→ PROVIDED PASSAGE:

Exhibit
4.9
THIS
NOTE AND THE COMMON SHARES ISSUABLE UPON CONVERSION OF THIS NOTE
HAVE NOT BEEN REGISTERED UNDER THE SECURITIES ACT OF 1933, AS
AMENDED, OR ANY STATE SECURITIES LAWS. THIS NOTE AND THE COMMON
SHARES ISSUABLE UPON CONVERSION OF THIS NOTE MAY NOT BE SOLD,
OFFERED FOR SALE, PLEDGED OR HYPOTHECATED IN THE ABSENCE OF AN
EFFECTIVE REGISTRATION STATEMENT AS TO THIS NOTE OR SUCH SHARES
UNDER SAID ACT AND ANY APPLICABLE STATE SECURITIES LAWS OR AN
OPINION OF COUNSEL REASONABLY SATISFACTORY TO MAGNETECH INTEGRATED
SERVICES CORP. THAT SUCH REGISTRATION IS NOT
REQUIRED.
SECURED CONVERTIBLE
MINIMUM BORROWING NOTE
FOR VALUE RECEIVED, each of MAGNETECH INTEGRATED
SERVICES CORP., an Indiana corporation (the “
Parent ”), and the other companies listed on
Exhibit A attached hereto (such other companies together
with the Parent, each a “ Company ”

→ GIVEN MATERIAL:
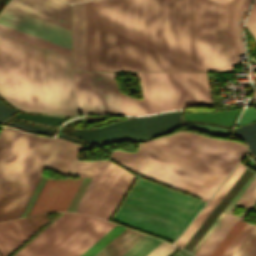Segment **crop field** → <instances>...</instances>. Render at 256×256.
<instances>
[{"label":"crop field","mask_w":256,"mask_h":256,"mask_svg":"<svg viewBox=\"0 0 256 256\" xmlns=\"http://www.w3.org/2000/svg\"><path fill=\"white\" fill-rule=\"evenodd\" d=\"M100 71H144L142 0H98Z\"/></svg>","instance_id":"crop-field-6"},{"label":"crop field","mask_w":256,"mask_h":256,"mask_svg":"<svg viewBox=\"0 0 256 256\" xmlns=\"http://www.w3.org/2000/svg\"><path fill=\"white\" fill-rule=\"evenodd\" d=\"M245 28L250 32V34L256 40V2L246 19Z\"/></svg>","instance_id":"crop-field-28"},{"label":"crop field","mask_w":256,"mask_h":256,"mask_svg":"<svg viewBox=\"0 0 256 256\" xmlns=\"http://www.w3.org/2000/svg\"><path fill=\"white\" fill-rule=\"evenodd\" d=\"M2 130L13 132L21 136L19 138V135L4 131H1L0 133V172L19 138L2 172L0 173V197L32 138L49 141L58 140L67 145L75 146L77 149L58 141L49 142L32 139L27 151L25 152L20 164L18 165L13 177L11 178L0 199V217L22 213L34 187L40 179L47 164L69 172L75 149L76 153L70 173L49 165H47L46 168L63 175L99 177V175L110 162L109 160L94 162L76 161L80 145L67 140L60 138L50 139L45 137L32 136L6 127H2ZM19 217L20 215L2 217L0 218V221L16 219Z\"/></svg>","instance_id":"crop-field-3"},{"label":"crop field","mask_w":256,"mask_h":256,"mask_svg":"<svg viewBox=\"0 0 256 256\" xmlns=\"http://www.w3.org/2000/svg\"><path fill=\"white\" fill-rule=\"evenodd\" d=\"M245 151L238 142L181 131L141 143L136 153L114 151L110 159L207 201Z\"/></svg>","instance_id":"crop-field-1"},{"label":"crop field","mask_w":256,"mask_h":256,"mask_svg":"<svg viewBox=\"0 0 256 256\" xmlns=\"http://www.w3.org/2000/svg\"><path fill=\"white\" fill-rule=\"evenodd\" d=\"M34 232L25 218L0 222V254L8 255Z\"/></svg>","instance_id":"crop-field-20"},{"label":"crop field","mask_w":256,"mask_h":256,"mask_svg":"<svg viewBox=\"0 0 256 256\" xmlns=\"http://www.w3.org/2000/svg\"><path fill=\"white\" fill-rule=\"evenodd\" d=\"M7 7L70 29V5L59 0H11Z\"/></svg>","instance_id":"crop-field-16"},{"label":"crop field","mask_w":256,"mask_h":256,"mask_svg":"<svg viewBox=\"0 0 256 256\" xmlns=\"http://www.w3.org/2000/svg\"><path fill=\"white\" fill-rule=\"evenodd\" d=\"M80 180L81 178L47 179L29 216L49 211H65Z\"/></svg>","instance_id":"crop-field-14"},{"label":"crop field","mask_w":256,"mask_h":256,"mask_svg":"<svg viewBox=\"0 0 256 256\" xmlns=\"http://www.w3.org/2000/svg\"><path fill=\"white\" fill-rule=\"evenodd\" d=\"M137 74L143 100L120 93L124 114L143 115L192 105H212L206 73Z\"/></svg>","instance_id":"crop-field-7"},{"label":"crop field","mask_w":256,"mask_h":256,"mask_svg":"<svg viewBox=\"0 0 256 256\" xmlns=\"http://www.w3.org/2000/svg\"><path fill=\"white\" fill-rule=\"evenodd\" d=\"M0 24L26 32L71 49L70 30L5 7Z\"/></svg>","instance_id":"crop-field-13"},{"label":"crop field","mask_w":256,"mask_h":256,"mask_svg":"<svg viewBox=\"0 0 256 256\" xmlns=\"http://www.w3.org/2000/svg\"><path fill=\"white\" fill-rule=\"evenodd\" d=\"M253 227L254 225L247 223L222 256H231L245 237L249 234V232L253 229Z\"/></svg>","instance_id":"crop-field-27"},{"label":"crop field","mask_w":256,"mask_h":256,"mask_svg":"<svg viewBox=\"0 0 256 256\" xmlns=\"http://www.w3.org/2000/svg\"><path fill=\"white\" fill-rule=\"evenodd\" d=\"M204 203L138 178L112 219L175 241Z\"/></svg>","instance_id":"crop-field-5"},{"label":"crop field","mask_w":256,"mask_h":256,"mask_svg":"<svg viewBox=\"0 0 256 256\" xmlns=\"http://www.w3.org/2000/svg\"><path fill=\"white\" fill-rule=\"evenodd\" d=\"M82 113H121L114 72H73Z\"/></svg>","instance_id":"crop-field-9"},{"label":"crop field","mask_w":256,"mask_h":256,"mask_svg":"<svg viewBox=\"0 0 256 256\" xmlns=\"http://www.w3.org/2000/svg\"><path fill=\"white\" fill-rule=\"evenodd\" d=\"M124 229L125 227L116 225L81 256H94L99 250H101L107 243H109Z\"/></svg>","instance_id":"crop-field-24"},{"label":"crop field","mask_w":256,"mask_h":256,"mask_svg":"<svg viewBox=\"0 0 256 256\" xmlns=\"http://www.w3.org/2000/svg\"><path fill=\"white\" fill-rule=\"evenodd\" d=\"M96 180H97V178H91V180H90V182H89V184H88V186H87V188H86V190H85V192H84V194H83L75 212H77V213L81 212V210H82V208H83V206H84V204H85V202H86V200H87V198H88Z\"/></svg>","instance_id":"crop-field-30"},{"label":"crop field","mask_w":256,"mask_h":256,"mask_svg":"<svg viewBox=\"0 0 256 256\" xmlns=\"http://www.w3.org/2000/svg\"><path fill=\"white\" fill-rule=\"evenodd\" d=\"M251 0H193L195 71H233L244 53L240 22Z\"/></svg>","instance_id":"crop-field-4"},{"label":"crop field","mask_w":256,"mask_h":256,"mask_svg":"<svg viewBox=\"0 0 256 256\" xmlns=\"http://www.w3.org/2000/svg\"><path fill=\"white\" fill-rule=\"evenodd\" d=\"M175 71H194L192 0H173Z\"/></svg>","instance_id":"crop-field-12"},{"label":"crop field","mask_w":256,"mask_h":256,"mask_svg":"<svg viewBox=\"0 0 256 256\" xmlns=\"http://www.w3.org/2000/svg\"><path fill=\"white\" fill-rule=\"evenodd\" d=\"M0 30L5 31V32H8V33H11V34H14V35H16V36H19V37H22V38L31 40V41H33V42H36V43L45 45V46H47V47H50V48H53V49H56V50H59V51H62V52H64V53H67V54H70V55H71V50H70V49H67V48H65V47H62V46L53 44V43H51V42H48V41L39 39V38H37V37L28 35V34H26V33H23V32L17 31V30H14V29H12V28H9V27L0 25Z\"/></svg>","instance_id":"crop-field-25"},{"label":"crop field","mask_w":256,"mask_h":256,"mask_svg":"<svg viewBox=\"0 0 256 256\" xmlns=\"http://www.w3.org/2000/svg\"><path fill=\"white\" fill-rule=\"evenodd\" d=\"M87 71H99L97 0L85 2Z\"/></svg>","instance_id":"crop-field-21"},{"label":"crop field","mask_w":256,"mask_h":256,"mask_svg":"<svg viewBox=\"0 0 256 256\" xmlns=\"http://www.w3.org/2000/svg\"><path fill=\"white\" fill-rule=\"evenodd\" d=\"M180 251V250H179ZM178 251V252H179ZM174 256V255H173ZM175 256H192L191 254L181 250L179 253H177Z\"/></svg>","instance_id":"crop-field-31"},{"label":"crop field","mask_w":256,"mask_h":256,"mask_svg":"<svg viewBox=\"0 0 256 256\" xmlns=\"http://www.w3.org/2000/svg\"><path fill=\"white\" fill-rule=\"evenodd\" d=\"M145 71H165L163 0H143Z\"/></svg>","instance_id":"crop-field-11"},{"label":"crop field","mask_w":256,"mask_h":256,"mask_svg":"<svg viewBox=\"0 0 256 256\" xmlns=\"http://www.w3.org/2000/svg\"><path fill=\"white\" fill-rule=\"evenodd\" d=\"M255 202L256 177L241 194V196L237 199L234 205L230 208V210L226 213V215L222 218V220L218 223V225L215 227V229L211 232V234L207 237V239L203 242V244L194 255L209 256L210 253L219 244V242L223 239V237L227 234V232L236 223V221L238 219L242 220ZM236 205H241L246 208L240 217L231 214L232 210L235 208Z\"/></svg>","instance_id":"crop-field-15"},{"label":"crop field","mask_w":256,"mask_h":256,"mask_svg":"<svg viewBox=\"0 0 256 256\" xmlns=\"http://www.w3.org/2000/svg\"><path fill=\"white\" fill-rule=\"evenodd\" d=\"M176 247L170 246L166 243H162L155 250H153L148 256H166Z\"/></svg>","instance_id":"crop-field-29"},{"label":"crop field","mask_w":256,"mask_h":256,"mask_svg":"<svg viewBox=\"0 0 256 256\" xmlns=\"http://www.w3.org/2000/svg\"><path fill=\"white\" fill-rule=\"evenodd\" d=\"M114 226L97 217L64 213L14 256H80Z\"/></svg>","instance_id":"crop-field-8"},{"label":"crop field","mask_w":256,"mask_h":256,"mask_svg":"<svg viewBox=\"0 0 256 256\" xmlns=\"http://www.w3.org/2000/svg\"><path fill=\"white\" fill-rule=\"evenodd\" d=\"M73 70L86 71L84 2L72 4Z\"/></svg>","instance_id":"crop-field-19"},{"label":"crop field","mask_w":256,"mask_h":256,"mask_svg":"<svg viewBox=\"0 0 256 256\" xmlns=\"http://www.w3.org/2000/svg\"><path fill=\"white\" fill-rule=\"evenodd\" d=\"M0 95L27 112L81 114L71 56L2 31Z\"/></svg>","instance_id":"crop-field-2"},{"label":"crop field","mask_w":256,"mask_h":256,"mask_svg":"<svg viewBox=\"0 0 256 256\" xmlns=\"http://www.w3.org/2000/svg\"><path fill=\"white\" fill-rule=\"evenodd\" d=\"M232 256H256V227Z\"/></svg>","instance_id":"crop-field-26"},{"label":"crop field","mask_w":256,"mask_h":256,"mask_svg":"<svg viewBox=\"0 0 256 256\" xmlns=\"http://www.w3.org/2000/svg\"><path fill=\"white\" fill-rule=\"evenodd\" d=\"M245 224H246V222L238 220L237 223L228 232V234L224 237V239L220 242V244L216 247V249L211 253L210 256H221L222 253L229 246V244L233 241V239L237 236V234L245 226Z\"/></svg>","instance_id":"crop-field-23"},{"label":"crop field","mask_w":256,"mask_h":256,"mask_svg":"<svg viewBox=\"0 0 256 256\" xmlns=\"http://www.w3.org/2000/svg\"><path fill=\"white\" fill-rule=\"evenodd\" d=\"M134 177L110 162L99 177L82 213L108 220Z\"/></svg>","instance_id":"crop-field-10"},{"label":"crop field","mask_w":256,"mask_h":256,"mask_svg":"<svg viewBox=\"0 0 256 256\" xmlns=\"http://www.w3.org/2000/svg\"><path fill=\"white\" fill-rule=\"evenodd\" d=\"M166 70H174L172 0H164Z\"/></svg>","instance_id":"crop-field-22"},{"label":"crop field","mask_w":256,"mask_h":256,"mask_svg":"<svg viewBox=\"0 0 256 256\" xmlns=\"http://www.w3.org/2000/svg\"><path fill=\"white\" fill-rule=\"evenodd\" d=\"M64 1H67V2H75V1H81V0H64Z\"/></svg>","instance_id":"crop-field-32"},{"label":"crop field","mask_w":256,"mask_h":256,"mask_svg":"<svg viewBox=\"0 0 256 256\" xmlns=\"http://www.w3.org/2000/svg\"><path fill=\"white\" fill-rule=\"evenodd\" d=\"M143 234L126 228L95 256H119ZM162 241L144 235L120 256H146Z\"/></svg>","instance_id":"crop-field-17"},{"label":"crop field","mask_w":256,"mask_h":256,"mask_svg":"<svg viewBox=\"0 0 256 256\" xmlns=\"http://www.w3.org/2000/svg\"><path fill=\"white\" fill-rule=\"evenodd\" d=\"M245 168L246 167H244L242 164H238V166L233 170L225 182L220 186L216 193L211 197L203 209L198 213L194 220L177 239L174 245L180 248L183 247V245L187 242V240L191 237V235L195 232V230L199 227V225L203 222L211 210L216 206V204L220 201V199L224 196V194L228 191V189L232 186V184L236 181V179L240 176Z\"/></svg>","instance_id":"crop-field-18"}]
</instances>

→ TASK DIRECTIONS: In the convertible note excerpt above, what kind of corporation is Magnetech Integrated Services Corp. stated to be?

→ WORKED ANSWER: An Indiana corporation.